Examples from serology show some clinically important variations that are often overlooked in common test naming. West Nile virus antibody titers are often ordered to evaluate vaccination status but are sometimes confused with IgM antibody presence used to identify a recent infection. In some cases, such as this IgM titer ELISA example, the method is included, but often, such as the first two, it is left to the laboratory to use the best available method. The first and last examples here would have a result such as “1:100”, the second would simply be “Positive” or “Negative.”

Method sometimes creates challenges, especially in serology, where we come to associate the method, which by itself is not clinically important, with specificity and sensitivity of specific test kits, which is important. LOINC tends not to capture these incidental correlations well and often needs suffixes on the method such as “-high sensitivity” to create the distinction. Similarly, commercial kit names are not part of the method but are often associated with performance characteristics and even regulatory requirements. When details of method are important to laboratory and lab network experts but not at the clinical or epidemiologic level, both veterinary medicine and public health laboratories often use a separate data element to carry that detail.

The 6 LOINC parts are combined using standard abbreviations to create short and long LOINC names. These names are somewhat human-readable but are most importantly unambiguous representations of the formal structure. An additional display name has recently been added to make a more appropriate display for user interfaces, reports, or other human-readable displays. The parts and names are available in 20 different language translations.

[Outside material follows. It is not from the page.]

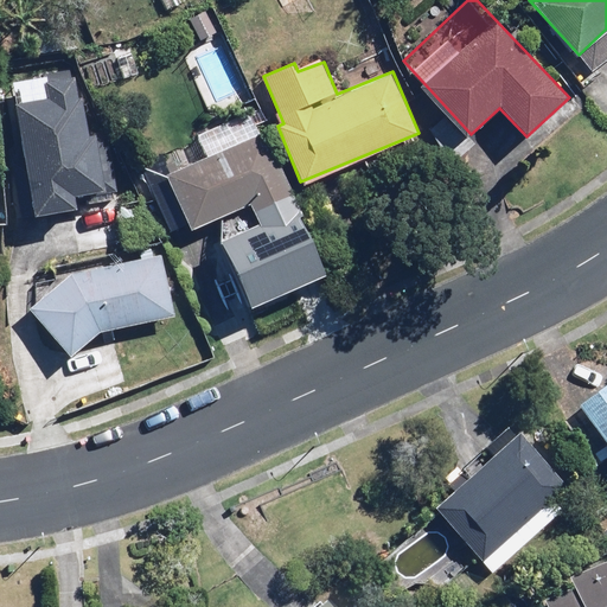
[(52,97),(18,103),(26,158),(13,160),(23,217),(78,208),(76,195),(108,190),(98,133),(90,134),(80,74),(50,78),(52,97)]
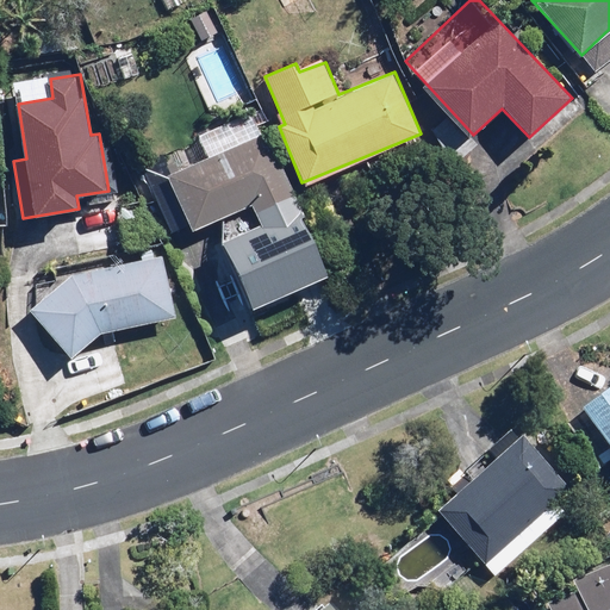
[(199,134),(211,160),(178,175),(166,150),(137,163),(170,234),(191,224),(195,234),(253,206),(260,223),(223,241),(257,312),(331,278),(265,135),(254,139),(242,113),(199,134)]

The good news for users of LOINC is that the 6 parts are becoming increasingly manageable. Test kit vendors are often including LOINC codes in their package inserts. Major medical groups and programs such as the Mayo Clinic, SHIC, and NAHLN, provide LOINC codes for the tests they provide and use.

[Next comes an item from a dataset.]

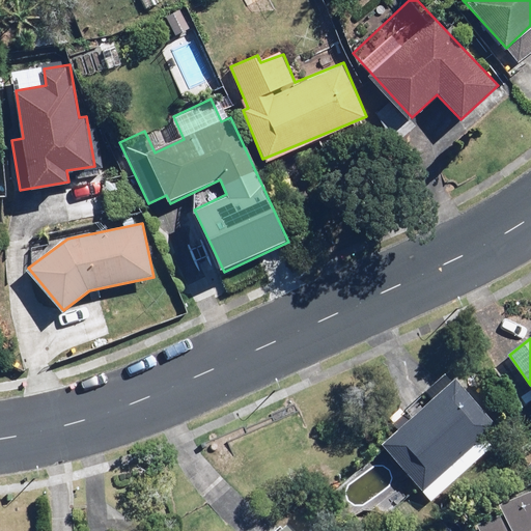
[(482,437),(497,424),(455,378),(383,444),(434,501),(493,448),(482,437)]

It is also helpful that more and more laboratory information management system (LIMS) vendors are including provisions for standard code mapping in their software. This eliminates the need to maintain external mapping tables in parallel with the internal test list. Few if any LIMSs use LOINC as the LIMS internal test code system, although the new display names make that a little more reasonable. Mapping to locally chosen test names and local codes is the more common approach. The best systems allow mapping LOINC order codes to panels and tests with multiple results such as multiplex assays and LOINC result codes to specific observation value fields.

LOINC governance

Creating a new code in LOINC—or any other international standard—is a rigorous process. The standard is managed by a professional staff at the Regenstrief Institute in Indianapolis. Submissions are made by LOINC users around the world. Those submitters do need to understand the 6-part structure to create quality code requests. The requests are reviewed by Regenstrief staff who often request supplemental information to ensure proper coding of each part and assignment of appropriate long and short names. The whole process is overseen by 2 volunteer committees, one for Laboratory LOINC and another for Clinical LOINC. To date, veterinary medicine has 2 members on the Laboratory LOINC committee.

The resulting LOINC standard is free for use world-wide. The only significant restriction is that the contents may not be used to create a competing standard. The standard and many supporting documents are available at https://loinc.org.

Conclusion

Local test names and codes work very well in a local context and will always be the way laboratories and their clients will reference specific tests. When there is a need to exchange or aggregate test data across different laboratory and health systems, a common “Esperanto” naming system is needed. LOINC codes provide such a common language and enable a wealth of opportunities to leverage laboratory data more widely.